→ **任务说明**:
根据选文回答下列问题:
(a) IAudioFlinger 中的 openRecord 所在目录是什么?
(b) 该函数调用 remote()->transact 时,传入的第一个参数是什么?
(c) 在 AudioFlinger::openRecord 中,checkRecordThread_l 返回 NULL 时,lStatus 被设为什么值?

→ **阅读选文**:
5.IAF.openRecord(c++)
目录:\frameworks\av\media\libmedia\IAudioFlinger
virtual sp<IAudioRecord> openRecord(
audio_io_handle_t input,
uint32_t sampleRate,
audio_format_t format,
audio_channel_mask_t channelMask,
size_t *pFrameCount,
track_flags_t *flags,
pid_t tid,
int *sessionId,
size_t *notificationFrames,
sp<IMemory>& cblk,
sp<IMemory>& buffers,
status_t *status)
{
Parcel data, reply;
sp<IAudioRecord> record;
data.writeInterfaceToken(IAudioFlinger::getInterfaceDescriptor());
...data传输数据
data.writeInt64(notificationFrames != NULL ? *notificationFrames : 0);
cblk.clear();
buffers.clear();
status_t lStatus = remote()->transact(OPEN_RECORD, data, &reply);
if (lStatus != NO_ERROR) {
ALOGE("openRecord error: %s", strerror(-lStatus));
} else {
...
record = interface_cast<IAudioRecord>(reply.readStrongBinder());
cblk = interface_cast<IMemory>(reply.readStrongBinder());
...
}
return record;
}
重点分析
- data传输数据
- remote()->transact调用远端Service进行ipc
- record = interface_cast 获取远端返回的结果
6.AF.openRecord(c++)
目录:frameworks/av/services/audioflinger/AudioFlinger.cpp
sp<IAudioRecord> AudioFlinger::openRecord(
audio_io_handle_t input,
uint32_t sampleRate,
audio_format_t format,
audio_channel_mask_t channelMask,
size_t *frameCount,
IAudioFlinger::track_flags_t *flags,
pid_t tid,
int *sessionId,
size_t *notificationFrames,
sp<IMemory>& cblk,
sp<IMemory>& buffers,
status_t *status)
{
sp<RecordThread::RecordTrack> recordTrack;
sp<RecordHandle> recordHandle;
sp<Client> client;
status_t lStatus;
int lSessionId;
cblk.clear();
buffers.clear();
...
{
Mutex::Autolock _l(mLock);
RecordThread *thread = checkRecordThread_l(input);
if (thread == NULL) {
ALOGE("openRecord() checkRecordThread_l failed");
lStatus = BAD_VALUE;
goto Exit;
}
pid_t pid = IPCThreadState::self()->getCallingPid();
...
// TODO: the uid should be passed in as a parameter to openRecord
recordTrack = thread->createRecordTrack_l(client, sampleRate, format, channelMask,
frameCount, lSessionId, notificationFrames,
IPCThreadState::self()->getCallingUid(),
flags, tid, &lStatus);
LOG_ALWAYS_FATAL_IF((lStatus == NO_ERROR) && (recordTrack == 0));
}
...

→ **学习材料**:
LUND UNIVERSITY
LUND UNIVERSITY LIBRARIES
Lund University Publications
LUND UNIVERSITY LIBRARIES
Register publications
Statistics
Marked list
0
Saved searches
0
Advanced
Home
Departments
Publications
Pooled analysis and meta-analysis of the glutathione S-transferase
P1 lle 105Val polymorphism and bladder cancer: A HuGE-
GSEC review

→ **参考答案**:
(a) \frameworks\av\media\libmedia\IAudioFlinger
(b) OPEN_RECORD
(c) BAD_VALUE